Este protesto é muito complexo, e muito revelador da frágil situação política em Hong Kong. Para compreender o seu significado é necessário entender o "período de transição" que marca o presente.

A China controla as leis de Hong Kong?

Não. Quando o Reino Unido devolveu a administração do território à China, em 1997, foi acordado um estatuto especial de autonomia. Durante 50 anos, até 2047, a lei de Hong Kong defende a liberdade de imprensa, a autonomia judicial e o estatuto dos funcionários públicos, entre outras regras diferentes das que vigoram em Pequim (como a liberdade de acesso online).

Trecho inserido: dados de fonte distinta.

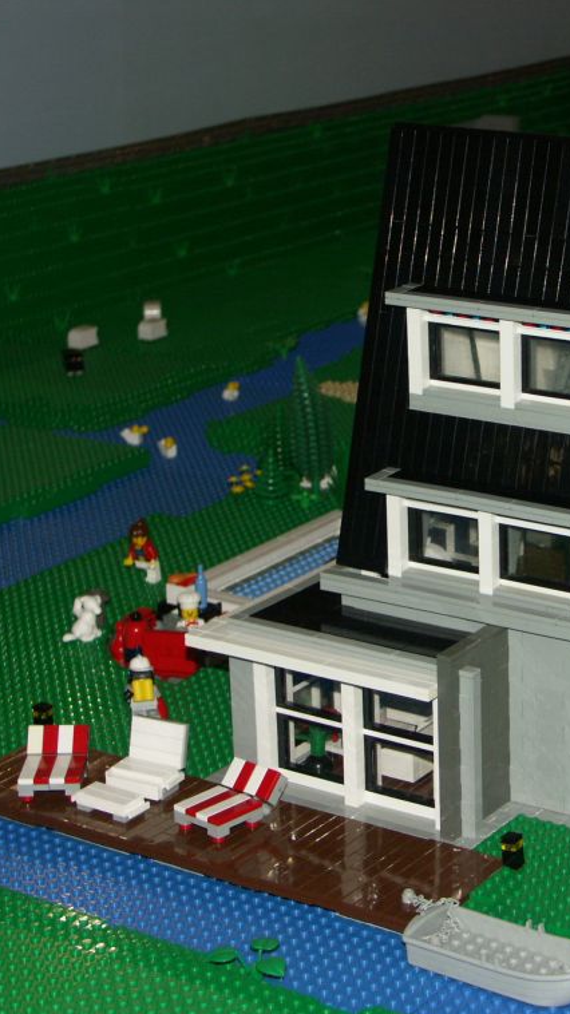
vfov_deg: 26.2
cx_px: 480
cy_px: 511
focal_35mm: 81
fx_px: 2178
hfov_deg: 14.8
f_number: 3.2
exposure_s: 1/50
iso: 200
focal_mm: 14.21
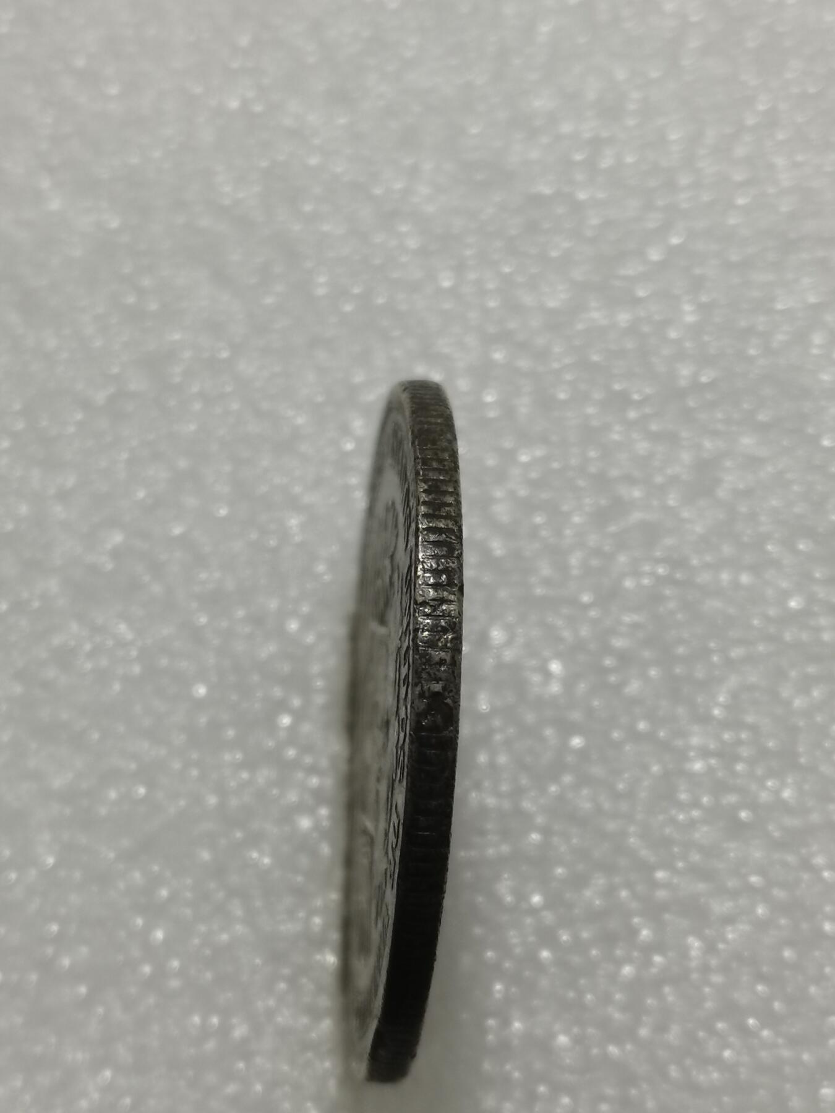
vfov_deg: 29.0
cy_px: 556
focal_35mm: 67
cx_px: 418
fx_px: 2155
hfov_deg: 21.9
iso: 80
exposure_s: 1/100
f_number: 1.8
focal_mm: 5.58
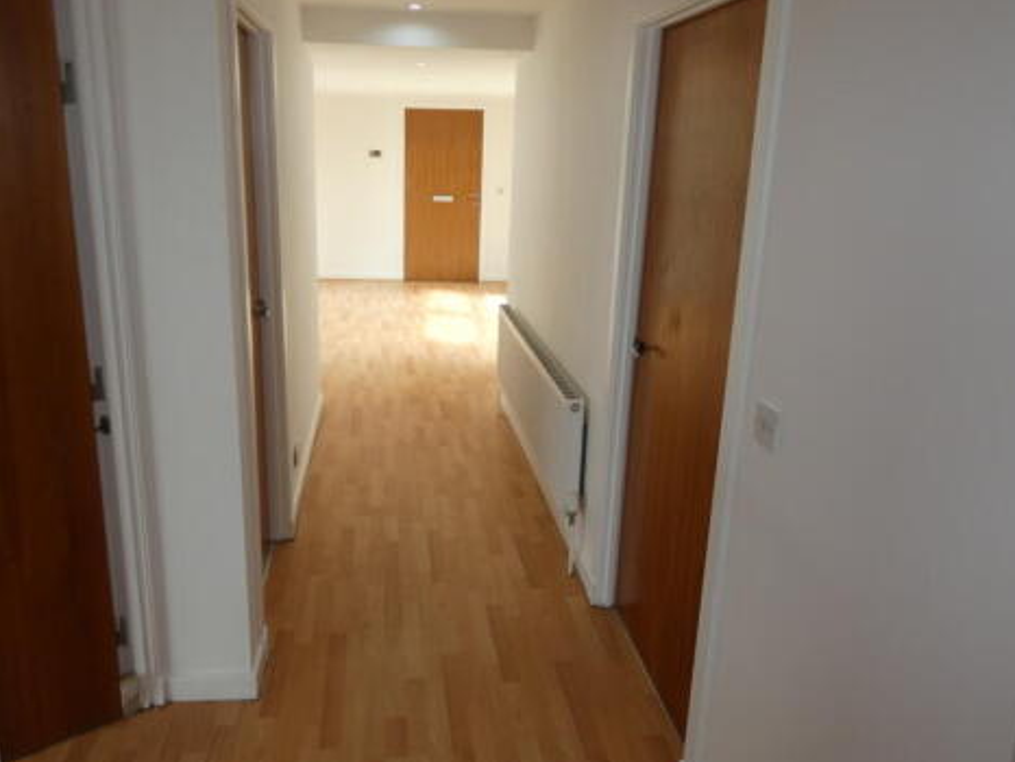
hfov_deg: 69.2
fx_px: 733
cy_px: 347
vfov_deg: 54.8
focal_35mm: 25
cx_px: 458
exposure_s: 1/60
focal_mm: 3.6
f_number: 2.8
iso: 80
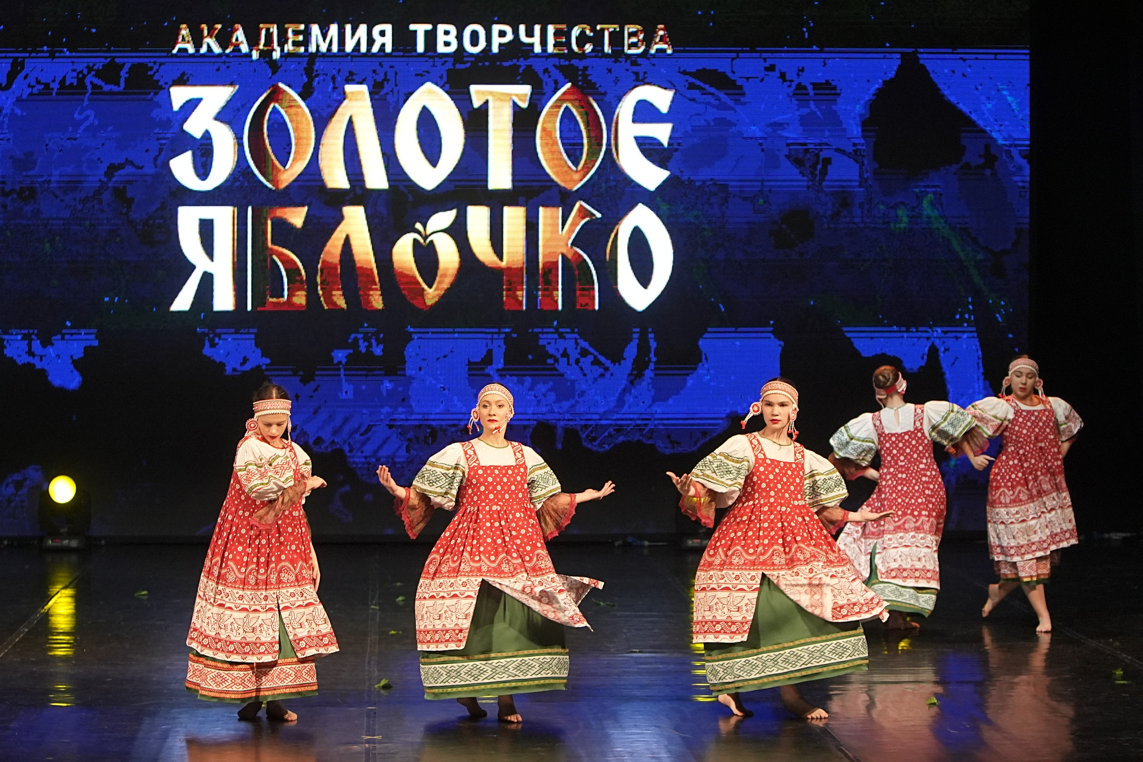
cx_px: 572
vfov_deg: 12.2
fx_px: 3556
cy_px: 381
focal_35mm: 112
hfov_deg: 18.3
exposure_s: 1/400
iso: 3200
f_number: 4
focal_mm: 75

O que a China quer mudar em Hong Kong?

A garantia de um período de transição não é suficiente para o grande movimento "pró-democracia" que existe no território. Os protestos de 2014 - que ficaram conhecidos como o movimento dos "guarda-chuvas" - exigiam eleições livres, por sufrágio direto. A solidariedade com as vítimas de Tiananmen tem, também, raízes fortes em Hong Kong. Tudo isso é visto, por Pequim, como um desafio. Noutros territórios "autónomos", como o Tibete, o grau de liberdade da crítica não chega perto do que existe em Hong Kong. A polémica lei da extradição é vista, assim, como uma tentativa de furar as garantias da transição e acelerar a homogeneização política.

Como nasceu a lei da extradição?

É uma longa e terrível história. Em 2018, um cidadão de Hong Kong viajou para Taiwan (estado independente - a velha ilha Formosa - que os chineses reivindicam como Taipei) com a sua namorada. Lá, segundo a sua própria confissão posterior, o homem matou a namorada, esquartejou-a e lançou-a a um rio. Conseguiu regressar a Hong Kong, sendo acusado em Taiwan pelo assassinato. Como não existe nenhum acordo judicial entre Hong Kong e Taiwan, o homem não pode ser extraditado, respondendo apenas, no território autónomo, por "evasão fiscal". Este é o argumento apresentado pelo governo de Carrie Lam para avançar com a lei - que permite a extradição para vários estados que não tenham acordos judiciais com o território, como a própria China. A lei inclui uma lista de 37 crimes - nenhum deles político - e garantia que um tribunal de Hong Kong se pronunciasse sobre a extradição. Mas os críticos consideram que esta é apenas uma forma subtil de colocar em risco a autonomia do território.

Com a lei suspensa, as manifestações vão parar?

Tudo indica que não. A maior de todas as manifestações aconteceu este domingo, já após o anúncio da "suspensão" da lei. O braço-de-ferro é agora outro: os manifestantes querem que a lei seja definitivamente afastada. Mas Carrie Lam garante que isso seria um erro, e não admite desistir, apenas adiar temporariamente a entrada em vigor da lei. Aliás, o recuo terá sido decidido após um encontro com emissários de Pequim, fora de Hong Kong. Nas ruas, citados pelos principais jornais, vários manifestantes exigem agora a demissão de Carrie Lam. O protesto que não dispõe de líderes oficiais, e foi crescendo à medida que a resposta do executivo se mostrava mais dura (vários manifestantes foram feridos pela polícia, que usou balas de borracha e gás lacrimogéneo). Um manifestante morreu, por ter caído do alto de um edifício onde colocara uma faixa. A polícia afirmou tratar-se de um "suicídio".